The ordinance requires potential home builders in such areas to complete a geotechnical survey on their property. In some cases, Larson said, parts of such subdivisions could carry fewer risks than others, which is one of the reasons the ordinance requires the survey to be done.
In some previous cases of subdivisions being built in areas with collapsible soil and high groundwater, City Recorder Kaden DeMille said, builders and homeowners have come back to the city after having built, attempting to hold the city liable for issuing permits after they start having problems.
“Owners are aware of the problems beforehand but essentially want to hold the city responsible despite their demand to issue them a permit,” DeMille said. “This release of liability form would help alleviate some of these problems as it would be recorded with the property that the owner was aware of the property’s condition beforehand.”
At the end of the meeting, the mayor and council discussed starting the annexation process of Sand Mountain.
City Attorney Fay Reber discussed the process required in order to go through with an annexation, something that the council would like to move forward on, DeMille said.
“It is still in the very beginning stages,” he said.
Larson said the city cannot make the request for annexation, but landowners have to make the request. A resolution the City Council passed simply provides authorization for Mayor John Bramall to talk to the landowners to make a case to them for annexation, Larson said.
Bramall has experience with annexation as approximately 10 years ago he had to request the land his own home sits on be included within the city’s boundaries.
Both Larson and City Manager Clark Fawcett said the city wants to annex the land, currently owned by the Bureau of Land Management, the Utah School and Institutional Trust Lands Administration, and other private landowners so it stays open for recreation, especially all-terrain vehicle enthusiasts, without any fees.
There is a list of steps that must be taken to complete the annex, Fawcett explained.
The first step being that Bramall must define is the area to be annexed, Fawcett said. This would include land that developer Bob Brennan has shown interest in as a possible exchange property for approximately 800 acres he owns in the Green Springs area of the county’s Red Cliffs Reserve, subject to a Habitat Conservation Plan for protection of desert tortoise habitat.
Read more: Developer pushes for resolution from Habitat Conservation Plan, Sand Hollow land swap compromise
Fawcett said the city has annexed land before, citing the example of the land where the Wal-Mart Distribution Center, Litehouse, and other businesses now stand.
Discussion of the city’s 2015-2016 budget was also on the agenda. The budget is a little over $35 million with the general fund a little over $9 million.
Next year’s budget includes the addition of one police officer and $750,000 to replace the asphalt on 400 South between 300 West and 100 East, Fawcett said.
During the meeting the council also approved $1.1 million in sales tax revenue bonds that will go towards the completion of Grandpa’s Pond Park, the construction of a park in Dixie Springs and the parcel the city purchased across the street from the Community Center to expand its parking lot.
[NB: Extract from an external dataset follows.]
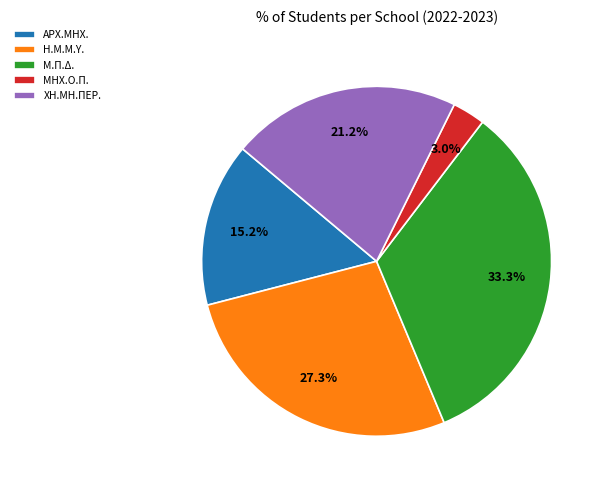

Approximately how many times larger is the value at ΑΡΧ.ΜΗΧ. compared to ΧΗ.ΜΗ.ΠΕΡ.?

0.7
Scott Telford came to the meeting seeking an appeal of zoning for a vacation rental property, but the council decided to continue the agenda item at a later, unspecified date as the council and planning commission will be addressing vacation rentals in a special July 22 work meeting.
At the meeting, Hurricane received the TAP award (Trust Accountability Program), a grant program offered through the city’s insurance carrier, Utah Local Governments Trust, for the second consecutive year. It is a status very few of the cities insured by the trust have achieved, DeMille said.
The city completed a series of requirements showing that it takes a proactive approach to safety for its employees. The city will get a check back from its insurance carrier for completing the requirements, as well as the award.
The City Council granted permit cost relief, approximately $2,000-$3,000, for the construction of a pavilion and amphitheater at the Boy Scouts of America Quail Creek Scout Camp.